The Biden administration needs to take children’s health more seriously

A recent study published in the Journal of the American Medical Association (JAMA) suggests COVID-19 is not the only disease threatening our children’s health. The authors found that childhood overweight and obesity rates rose dramatically over the course of the pandemic in a select population of children. The study tracked core health indicators among nearly 200,000 kids in Southern California throughout the pandemic and found that rates of overweight and obesity rose from roughly 36 percent to 46 percent for 5–11-year-olds.

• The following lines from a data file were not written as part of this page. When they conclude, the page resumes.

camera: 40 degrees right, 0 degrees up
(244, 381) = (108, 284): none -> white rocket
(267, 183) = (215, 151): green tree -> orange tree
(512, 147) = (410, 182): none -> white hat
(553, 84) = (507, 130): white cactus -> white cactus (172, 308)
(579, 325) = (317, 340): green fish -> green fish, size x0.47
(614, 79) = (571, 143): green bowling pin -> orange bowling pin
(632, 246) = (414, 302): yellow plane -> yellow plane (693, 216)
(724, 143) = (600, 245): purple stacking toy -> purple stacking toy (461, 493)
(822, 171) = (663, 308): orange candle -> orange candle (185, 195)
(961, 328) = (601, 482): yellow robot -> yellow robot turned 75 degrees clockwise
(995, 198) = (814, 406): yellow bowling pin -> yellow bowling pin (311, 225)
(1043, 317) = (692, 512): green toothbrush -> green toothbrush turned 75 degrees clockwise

As Dr. David Katz, former director of the Yale-Griffin Prevention Research Center, noted in an interview about the study, “We have abundant reason to be engaged in efforts to promote the benefits of good health, including healthy weight.”

Regrettably, the Biden administration could be making matters worse. Last month, President Biden’s Department of Agriculture (USDA) enacted a historic increase in Supplemental Nutrition Assistance Program (SNAP) benefits by updating the “Thrifty Food Plan.” Prepared by the USDA, this plan is supposed to represent the cost of a “nutritious, practical, cost-effective diet prepared at home for a family of four” and it is used to set SNAP benefit levels. The USDA used a routine reevaluation of the plan to conclude that Americans need more calories in their diets, giving SNAP households 20 percent more money to buy food in the process.

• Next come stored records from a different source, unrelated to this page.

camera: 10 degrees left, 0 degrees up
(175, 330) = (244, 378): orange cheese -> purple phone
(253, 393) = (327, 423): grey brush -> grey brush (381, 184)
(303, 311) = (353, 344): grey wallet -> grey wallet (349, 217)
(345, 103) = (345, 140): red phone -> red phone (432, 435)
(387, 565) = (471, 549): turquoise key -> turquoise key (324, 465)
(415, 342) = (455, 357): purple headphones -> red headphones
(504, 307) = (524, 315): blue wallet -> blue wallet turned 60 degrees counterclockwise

Given the overweight and obesity situation in this country, the decisions by the USDA are scientifically suspect. The figure below highlights a few of the major changes to the Thrifty Food Plan’s “basket of goods” for children age 6–8 between 2006 (when the plan was last updated) and the 2021 update. Similar changes appear for children of other age groups, and close examination reveals some highly questionable decisions.

Take vegetables, for example. The update includes a nearly two-pound increase in vegetable consumption for kids age 6–8 per week. But the bump in vegetables is largely driven by a 1.7 pound per week increase in a nutritional category mostly comprised of potatoes (referred to as “potato products” in 2006 and “starchy vegetables” in 2021). The 2021 plan does not offer justification for this change, nor does it address the reason for a decrease in dark-green vegetables. Undoubtedly, potatoes are cheaper and more calorie dense than leafy vegetables. Potatoes also have a robust industry lobby, which has involved itself in federal food policy before.

The protein allocation in the plan raises similar questions.
The 2021 update slashed non-poultry meat by nearly two-thirds, quadrupled
poultry, and more than doubled seafood and eggs in the recommended “basket” for
children ages 6–8. For justification, the plan simply stated:

“The total protein foods
recommendation has not changed since the Thrifty Food Plan, 2006 was published;
however, the inclusion of seafood as a protein foods subgroup recommendation
results in a redistribution of other protein foods.”

Perhaps the most concerning aspect to the updated Thrifty Food Plan, however, is that it anticipates an “increase of about 600 calories per day” for a family of four “(200 calories each for the children and for the adult male),” to “reflect current realities.” While it may be true that Americans are eating more calories than they were in 2006, research shows that children already consume too many calories. Moreover, the last time SNAP benefit amounts increased (i.e., the 2009 stimulus package), SNAP households were actually less likely to improve their diet than comparable non-SNAP households.

The main flaw, though, is that the Thrifty Food Plan is completely untethered from the foods that families enrolled in SNAP actually purchase. For example, SNAP recipients spend a far greater share of their food budget on “sweetened drinks, desserts, salty snacks, candy, and sugar” than the plan affords. It is reasonable to conclude that higher SNAP benefits will mean more spending on these products, which are main contributors to obesity, because nothing in the program prevents it.

Proponents of larger SNAP benefits have long suggested more money will translate to healthier diets. But childhood obesity rose between 2000 and 2019, even as the SNAP program tripled in budget. And we now know that childhood obesity skyrocketed in 2020, even as families received the largest increase in SNAP benefits in history — about 60 percent on average during the pandemic. In the end, obesity and its negative health implications affect a substantially larger share of children than hunger (in fact, only 0.6 percent of households with children report reduced food intake among a child due to affordability problems), making obesity the public health crisis of our generation, not childhood hunger.

Further increasing SNAP benefits without addressing the types of foods households actually purchase is not a nutritional strategy. Let’s hope that President Biden’s USDA starts to take the problem of childhood obesity and poor health more seriously.